I often wish I could have a time machine and stand in a place and just slowly go back in time. In July, I felt that I did exactly that during my time on the short-grass prairies of New Mexico, Oklahoma and Colorado. Very little tied me to a specific period of time except for my possessions, contained in a car and a Casita camper. Many years ago I read James Michener’s book, Centennial, and as I approached Colorado I downloaded the audiobook version. That book became my time machine.
As I visited the Pawnee National Grasslands, I realized I was in the exact location of most of the book; Weld County, Colorado in the NE corner of the state. The city of Greeley, the Platte River, Pawnee Buttes and the Chalk Cliffs are all the central locations of the story. Most of this area is now a National Grassland, which means people can drive and camp anywhere. You can drive named roads that are barely crushed grass to show the way, and where there are fences you can drive through gates - as long as you close them. Roads lead to working windmills, and cows have free range and can be found blocking your progress. Pronghorn Antelope are plentiful.

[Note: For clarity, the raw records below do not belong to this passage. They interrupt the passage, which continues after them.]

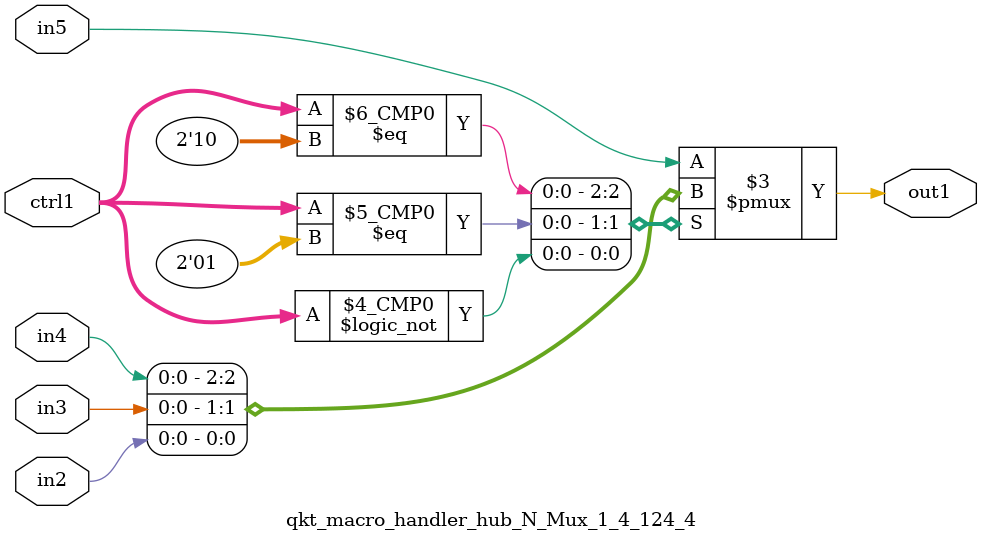
<source format=v>

`timescale 1ps / 1ps


module qkt_macro_handler_hub_N_Mux_1_4_124_4( in5, in4, in3, in2, ctrl1, out1 );

    input in5;
    input in4;
    input in3;
    input in2;
    input [1:0] ctrl1;
    output out1;
    reg out1;

    
    // rtl_process:qkt_macro_handler_hub_N_Mux_1_4_124_4/qkt_macro_handler_hub_N_Mux_1_4_124_4_thread_1
    always @*
      begin : qkt_macro_handler_hub_N_Mux_1_4_124_4_thread_1
        case (ctrl1) 
          2'd2: 
            begin
              out1 = in4;
            end
          2'd1: 
            begin
              out1 = in3;
            end
          2'd0: 
            begin
              out1 = in2;
            end
          default: 
            begin
              out1 = in5;
            end
        endcase
      end

endmodule





</source>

But oh, the magnificence of the sky, prairie and where they meet at the far horizon. With grass no more than 6” high and not a tree to be seen from horizon to horizon in any direction, the view is immense and I feel very dwarfed and insignificant. The wind blows ceaselessly until it suddenly dies to nothing, the flies bite hard and the sun beats down on low cactus and tumbleweeds that pile up against any fence.

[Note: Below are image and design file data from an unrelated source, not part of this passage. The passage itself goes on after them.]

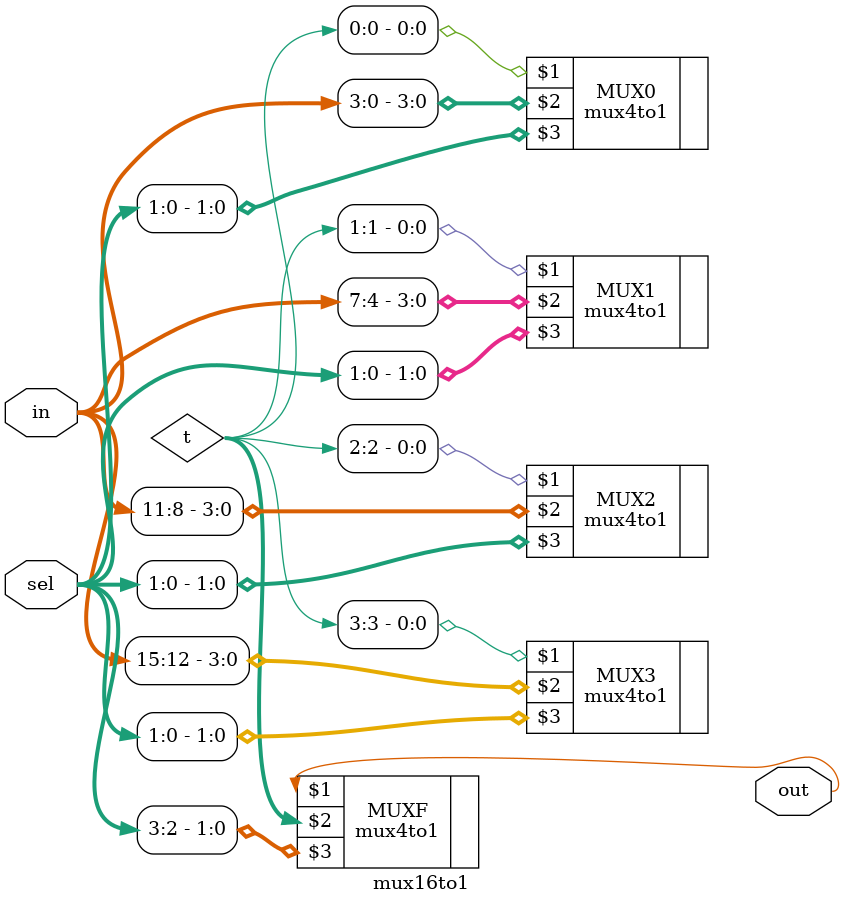
<source format=v>

module mux16to1(out, in, sel);
	input [15:0] in;
	input [3:0] sel;
	output out;
	
	wire [3:0] t;

	mux4to1 MUX0(t[0], in[3:0], sel[1:0]);
	mux4to1 MUX1(t[1], in[7:4], sel[1:0]);
	mux4to1 MUX2(t[2], in[11:8], sel[1:0]);
	mux4to1 MUX3(t[3], in[15:12], sel[1:0]);
	mux4to1 MUXF(out, t, sel[3:2]);
endmodule

</source>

In Centennial, the Indians live near Rattlesnake Buttes. I was there. Michener talks about the Chalk Cliffs. I could see them far in the distance. The biggest thing missing was the buffalo. How tens of millions of buffalo could have been slaughtered by the settlers and explorers is beyond my imagination, but their absence changed history for the Indians, and not even my time machine could make them reappear. Certainly, I could picture how the Indians were systematically pushed out as settlers moved in to the places where water was present.
I tried to imagine what life must have been like for the settlers who were given land west of the Mississippi River. In all, more than 270 million acres of public land, or nearly 10% of the total area of the U.S., was given away free to 1.6 million homesteaders. Back East, the eldest son got the parent’s farm. The younger children knew farming but had no land. How enticing that must have been to them and to immigrants newly arrived in America. But, the living conditions were brutal. As much as I loved being there, I could not imagine living there year after year.
A few years of good rain were followed by many with none. “The rain follows the plow” was an effective advertising gimmick but not reality. Instead, year after year the dust was pulled from the ground by the never-ending wind. Sun-parched soil, grasshoppers, fire, and blizzards that suffocated cattle were all part of their life. It drove many mad, especially the women who couldn’t keep the dust off anything, including their infants. Then hope would return with the rain, but it never stayed.
As conditions reached the point that settlers knew they could not continue, they abandoned it all. The ghosts of houses still standing give testament to the hopes, dreams and never-ending work that were blown away by the wind.
One night I camped on the prairie.
I saw no lights except the sun, the moon and the stars. The sunset and sunrise were among the best I’ve witnessed as they turned the world around me to gold.
The sounds of coyotes at night andthe sight of a Pronghorn Antelope looking down at me from a small rise in the morning were surreal. So, I sat at the edge of a Prairie Dog town that had been decimated by Prairie Dog plague, and watched the families of Burrowing Owls and the few remaining Prairie Dogs. I hid behind tumbleweed that had piled up against a fence and was soon ignored by the Prairie Dogsand Burrowing Owls. Unfortunately the biting flies and red ants still found me. I watched as adult and young owls interacted with each other. I watched adult owls fly up and grab insects to bring back to feed their hungry, noisy owlets.
Later I wondered about the plague, as there was such a difference from New Mexico’s towns of 100 or more and Colorado’s towns of less than a dozen. Google informed me that this is the exact strain of Bubonic Plague that is believed to be the cause of the Black Death that swept through Asia, Europe and Africa in the 14th century and killed an estimated 50 million people. I learned that, even now, people, who have been bitten by infected fleas could contract Bubonic Plague.
As I arrived at a new National Grasslands, I stopped by ranger stations and told them I was looking for Prairie Dog towns so I could observe them and Burrowing Owls. They all talked about the plague but not one mentioned the possibility of being infected by a shared flea. Maybe they haven’t come across many people who want to sit in the middle of the town and just watch.
But, sit among burrows and all the little bugs, I did. Were any of them fleas? Happily, I am now long past the 3-7 days that would result in symptoms of illness so I won’t be adding that to my adventure stories!